Tips for Successfully Desensitizing Young Horses with Beth Case and Stephen Stephens
Riding a spooky horse can be one of the most challenging tasks for riders of any level. An unexpected jump in the show pen can often mean the difference between placing, and being left off the card. Our equine partners must be as “quiet” and “bombproof” as possible.
But how do they come to be this way? A lot boils down to some of their first lessons in their younger years.
GoHorseShow had the opportunity to sit down with AQHA Professional Horsemen Stephen Stephens and Beth Case to discuss their methods for successfully desensitizing young horses.
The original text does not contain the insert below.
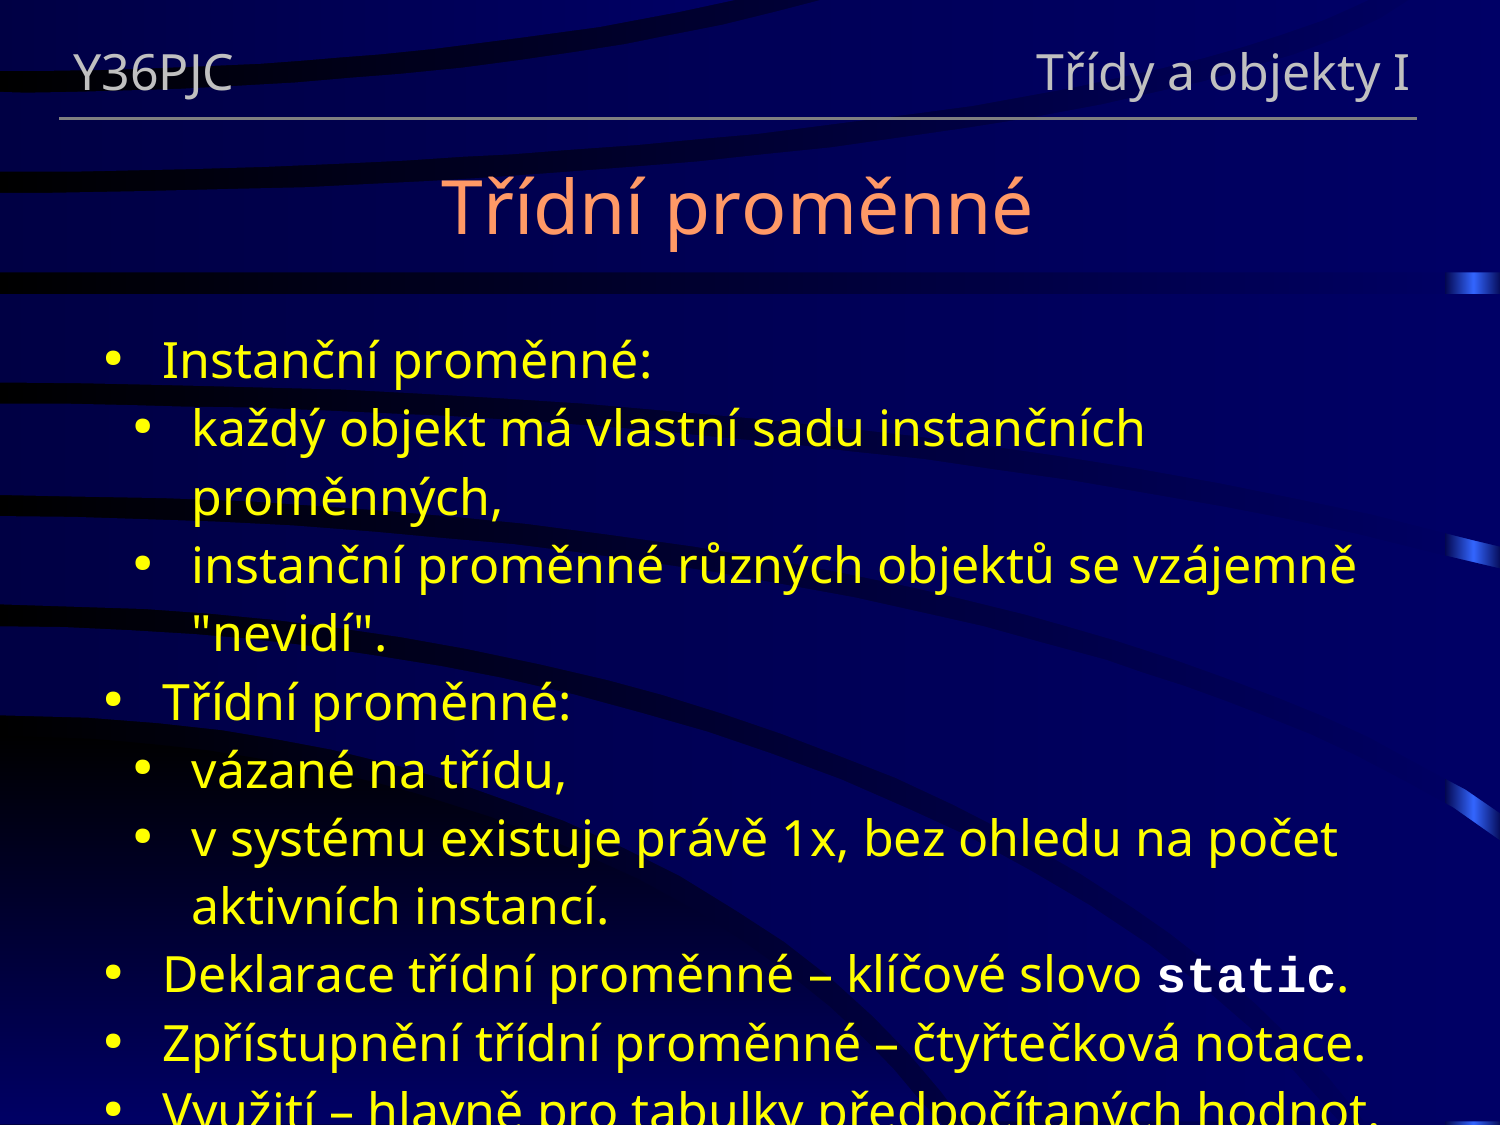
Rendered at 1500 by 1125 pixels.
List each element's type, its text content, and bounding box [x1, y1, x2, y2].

Create confidence, not fear.
AQHA judge Stephen Stephens has been training horses for nearly forty years. He says that people often “scare them, instead of presenting new things to them” when it comes to desensitizing younger horses. “Like when they go to sack one out,” for instance, “they go to scare them – not on purpose – but if they kind of look at you and step back, like ‘what’s going on here?’ then you have to soften up and work your way into it,” he explained.
Multiple World and Congress champion trainer Beth Case of Highpoint Performance Horses agreed, saying that “you can’t get after the horse or get mad at the horse for being scared. You need to give them the confidence and tell them that it is going to be okay, and they need to get over it because it’s okay, not because you’re going to beat them for it.”
Rather than just jumping into the process too quickly and too aggressively, individuals should take their time with each horse to avoid unintentionally scaring them. Doing so will help build the horse’s confidence in its handler because “fear isn’t desensitizing,” as Stephens told us.
Don’t let them live sheltered lives.
If a horse has never encountered a particular object, sight, or sound before, they will likely be inclined to be unsure of the new occurrence. Case explained that one of the best steps someone can take is to expose their horse to every potentially “scary” thing possible.
“Don’t baby them,” she told us, “Just let them be around stuff, you know, like don’t yell at the dogs that are barking and say ‘stop chasing my horse!’ Just let them be around it, let them get used to everything.”
Stephens agreed with this approach, as he explained that “exposure is desensitizing,” more than anything else.
Whether it be a home or at a horse show, the more your horse is exposed to, the less they will have to be afraid of. ‘Bombproof’ horses aren’t made from always living in the perfect world. They are built from encountering bad situations and being coached through how to respond to them.
Building trust with young horses is vital.
While this might seem like a basic, ‘no-duh,’ tip, it is one that cannot be passed by in the process of shaping a quiet horse. Stephens explained that when he is working on desensitizing a young horse, one of his favorite practices is “just a constant hanging out with them.”
Creating scenarios, especially with weanlings, where “they have no choice but to see me,” he said, is the first step to building trust in these young horses that will allow the process to continue. Once you have established the horse’s confidence in you, “then you can start exposing them to more things, and they trust you,” Stephens said.
“I think a part of desensitizing isn’t really ‘desensitizing,’ but instead, trusting the handler with situations that you’re not going to put them in a bad position,” he finished.
Building a trusting relationship between horse and handler is vital to the horse’s future ability to navigate new situations and become the ideal show partner.
Teaching an old dog new tricks?
Often, older horses will be “spooky” from the after-effects of a bad experience that has left them with little confidence in their handler. When situations arise with older horses where they expose their lack of confidence, it isn’t so much of “teaching an old dog new tricks” as it shows the horse that there is still a potential for that confidence to be rebuilt.
Stephens explained that sometimes, this involves “dominating” the horse in the same way as “a child throwing a temper tantrum on the ground – sometimes you have to sit them in the chair and say, ‘When you’re ready, I’ll be ready for you.’”
Instead of reinforcing the horse’s trauma by avoiding what they are scared of, or by punishing them for their fear, with an older horse, one should make an effort to consistently expose the horse to the object, sound, or situation until they once again find confidence in their handler.
Like children, horses have to be taught with patience and understanding to avoid creating negative experiences that will affect them for life. Properly desensitizing a horse by building its trust and confidence in people is one of the best measures that can be taken to shape that ‘bombproof’ partner that every rider desires.